Segment Start: Text under study

In the name of peace, love, and ... Socialism!?!?!?

Grit

Warlord
Joined
Feb 1, 2006
Messages
113
My apologies if this title seems a little vulger or weird, but dos any one notice that the state porperty civic is over powered? I myself find that every time my government is run like so-
1. Representation
2. Freedom of Speech
3. State property
4. Freedom of speech
I'm basicly making oodls of money and running a welfare/socialist/communist state. I thought that state property was supposed to ruin an economy not help make it the most powerful thing on earth... next to my army of course :king:
--------------------------------------------------------------------------
Don't hate dictate:king:
 
Well, if you have a small empire, it doesn't work quite so well (less corruption). Try not invading anybody next game.
 
I'll try but its just so tempting all those resources and cities and stuff for the taking! Argh!

Segment End: Text under study

## Required action
Can you shorten the paragraph in the forum thread that begins "Well, if you have a small empire" while keeping its main points? The listing after this point is separate material with no connection to the forum thread.

Segment Start: Source data

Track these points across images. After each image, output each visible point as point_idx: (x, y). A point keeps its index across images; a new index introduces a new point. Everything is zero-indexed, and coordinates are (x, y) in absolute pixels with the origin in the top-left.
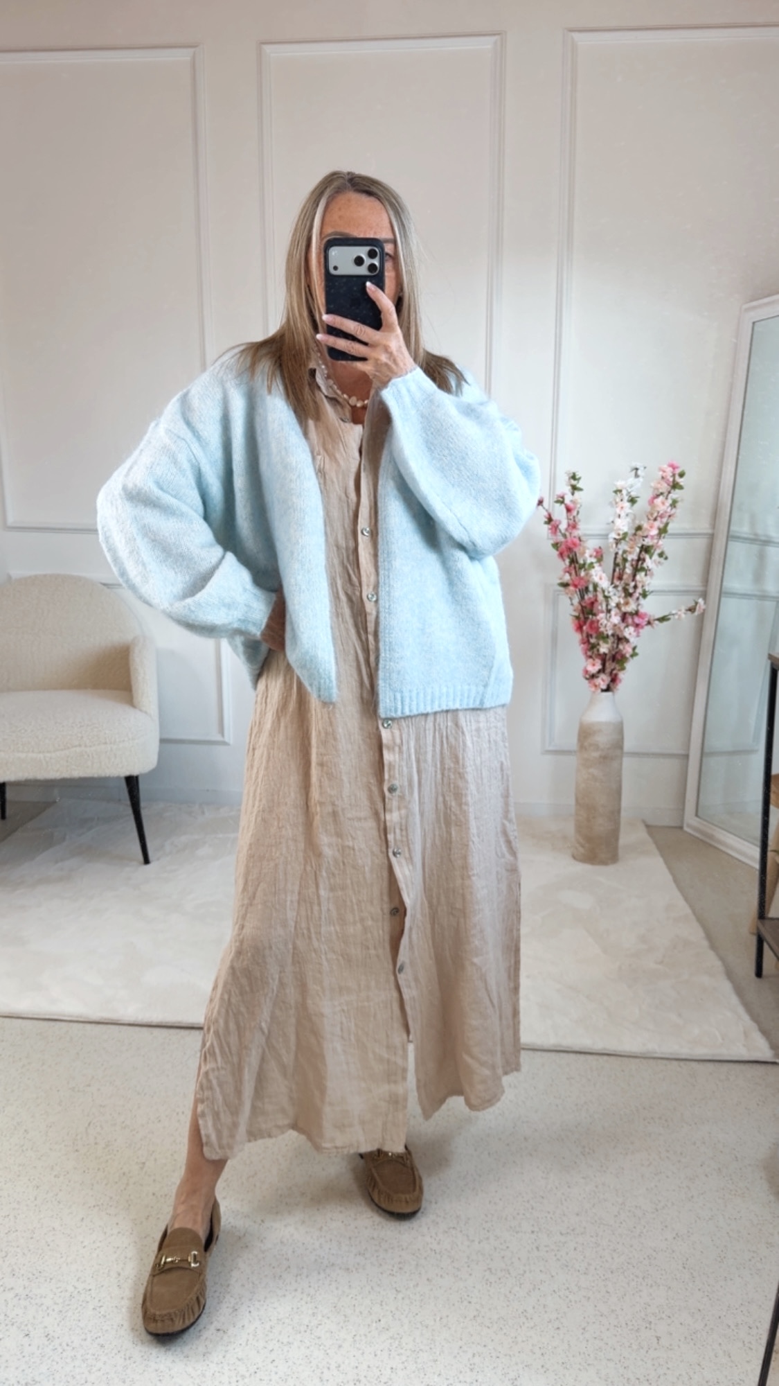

Segment End: Source data

## Answer to this task
With a small empire it works less well, since there's less corruption. Try not invading anybody next game.